Harriet Klausner's Review Archive
It has been one month, since Sally dumped Jack and he still pines for her even though he knows they were never compatible. Perhaps it is unrequited love, but more likely his lost feelings are because she was the twenty-two years old graduate student's first and only girl friend. Jack's former college roommate and his current roommate encourage Jack to pick up a girl at the Mother Earth bar. Instead seventeen years old Loni drags Jack onto the dance floor. Unlike Jack, Loni has experienced too much of life in short time. Her virginity went three years ago and a string of lovers have followed. Jack and Loni have nothing in common yet she teaches him how to love and be loved at the same time his deep feelings for her freeze her like a deer in headlights. Though she was his mentor, Jack wonders if his beloved teacher can ever accept someone loving her for herself?

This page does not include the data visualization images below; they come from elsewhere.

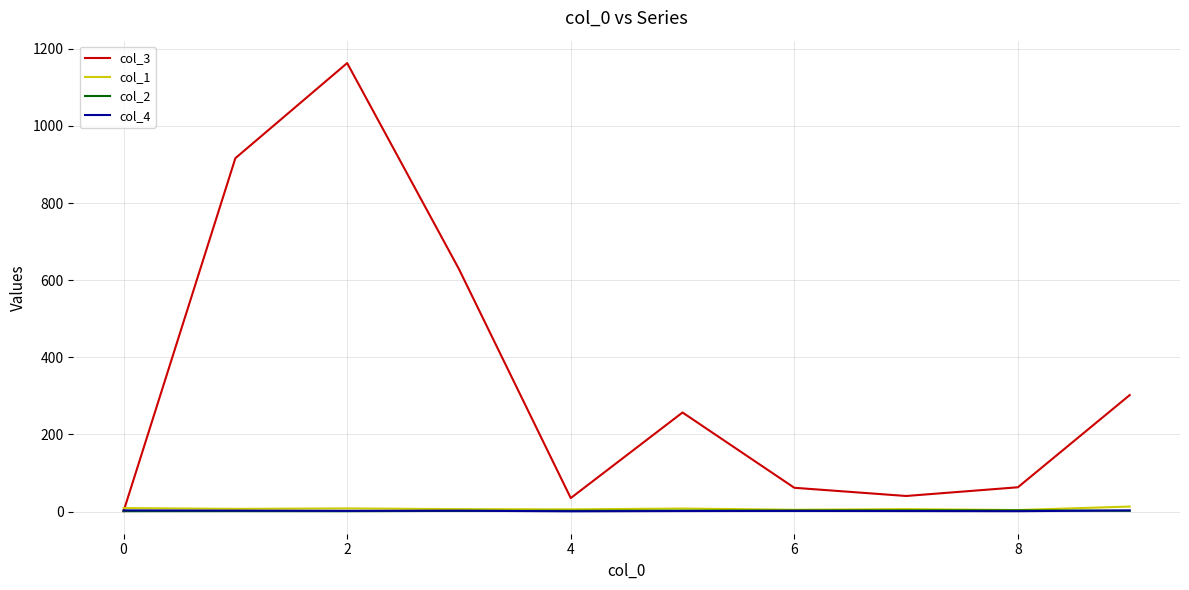

Does the chart display data point markers on the line(s)?

No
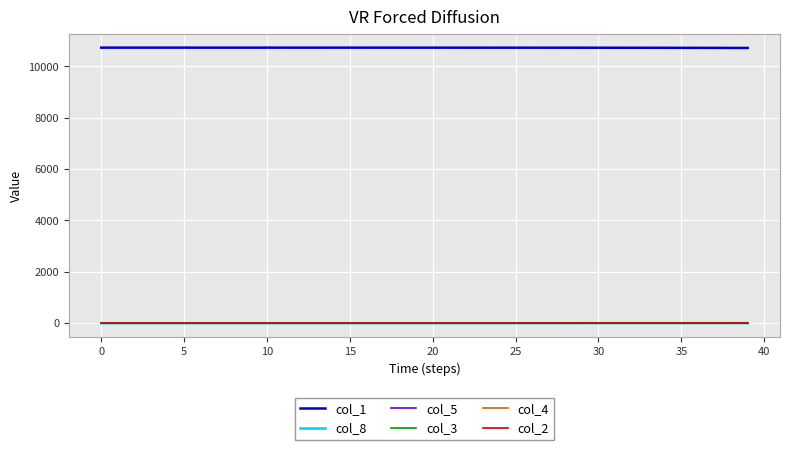

What is the maximum value shown in the chart?

10728.0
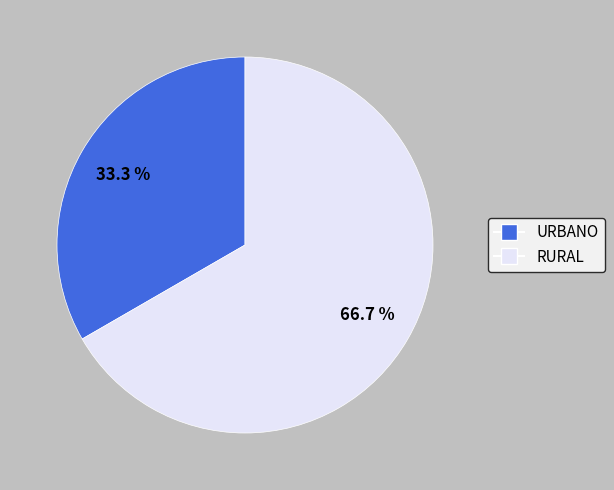

True or false: URBANO accounts for 42% of the total.

False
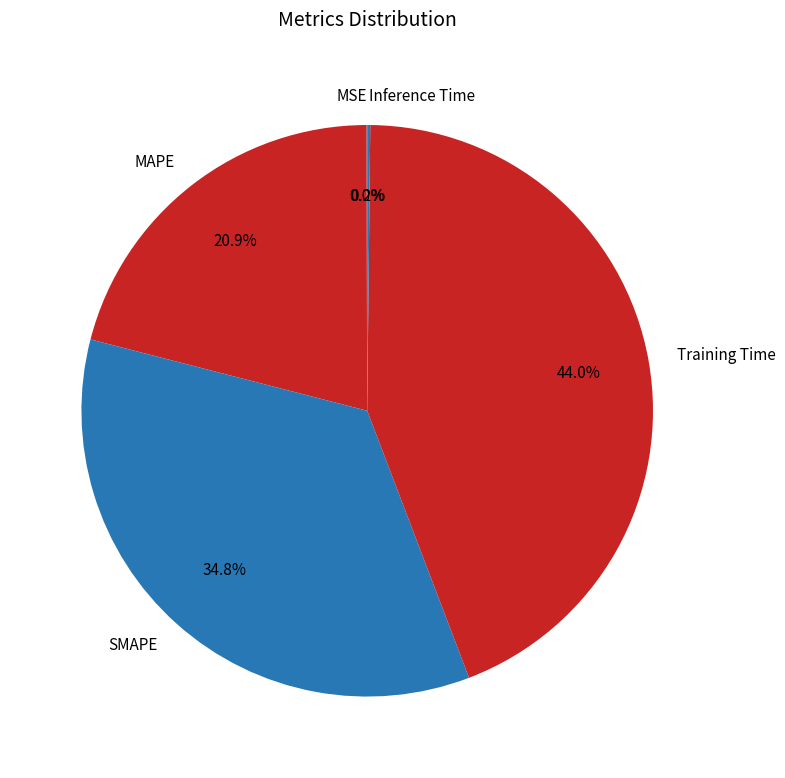

Does Training Time account for over 50% of the chart?

No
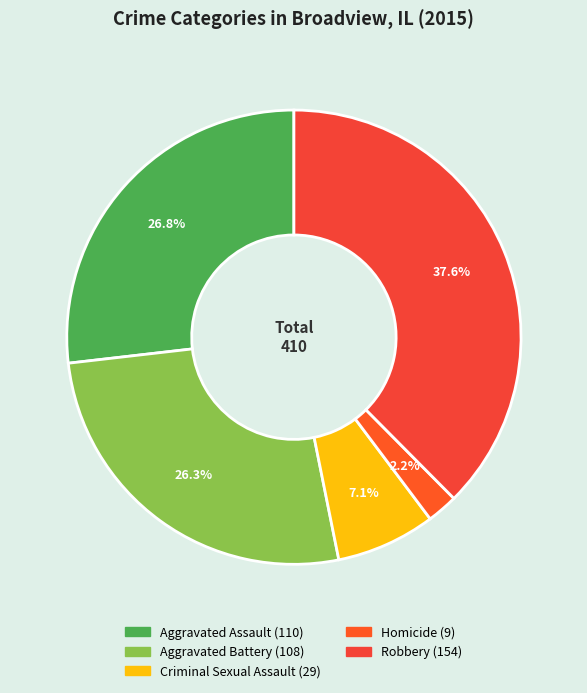

What is the smallest slice in the pie chart?

Homicide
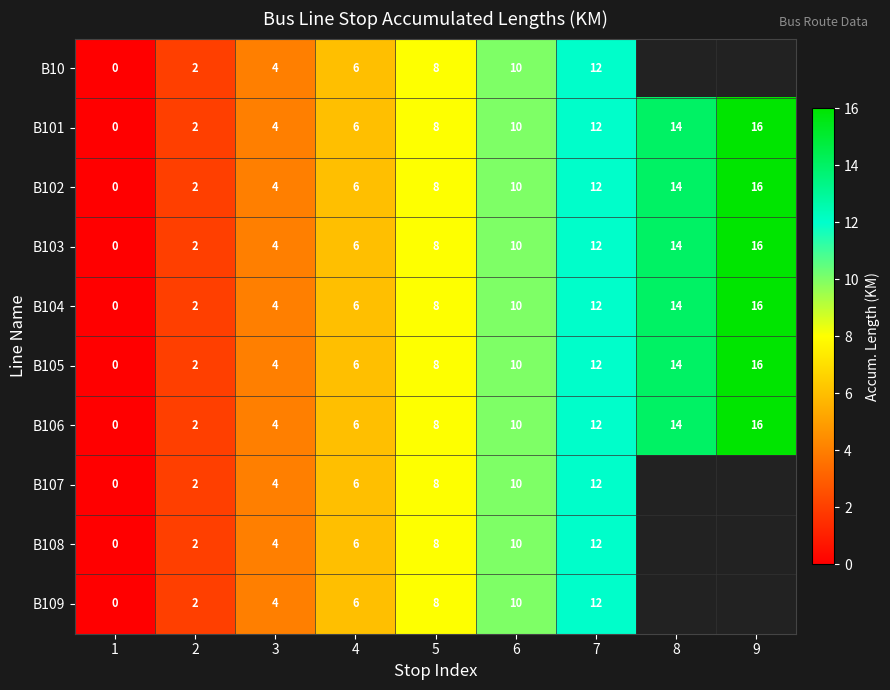

At which label is B103 closest to 8?

5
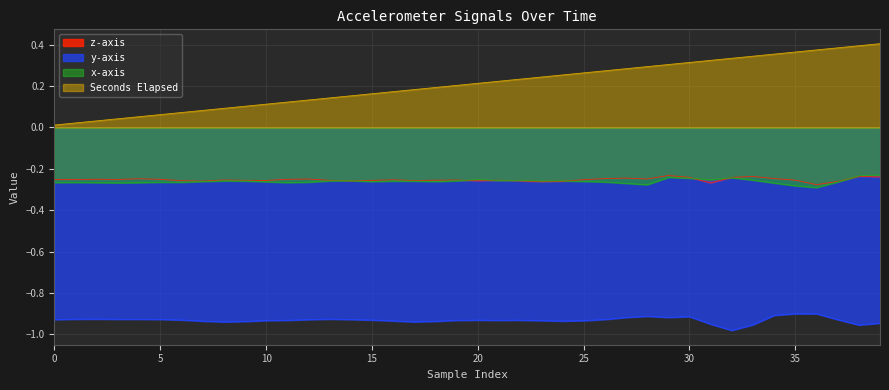

Which series has the largest total across all categories?

Seconds Elapsed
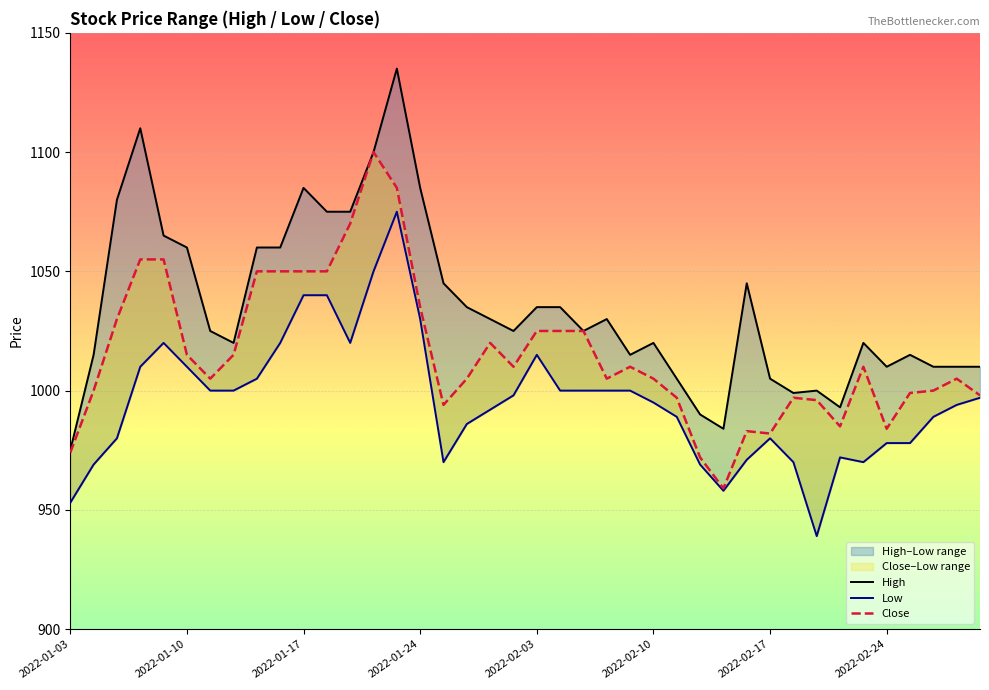

Is the value of Close at 9 greater than the value of High at 36?

Yes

A FACE IN THE MOON is more than a coming of age story. Instead, it is an emotionally deep story that takes the reader so deep inside a lonely, sad young man readers will hold their breath knowing that they cannot escape until the book is finished. The story line focuses on the new love between Jack and Loni by leaving the audience to wonder if their relationship can survive the external attacks from friends and society and the internal battles caused by major insecurities. With more novels like his debut tale that demonstrates Mitchell Waldman tremendous talent for genuine characters in real life settings, the author will not remain faceless for very long.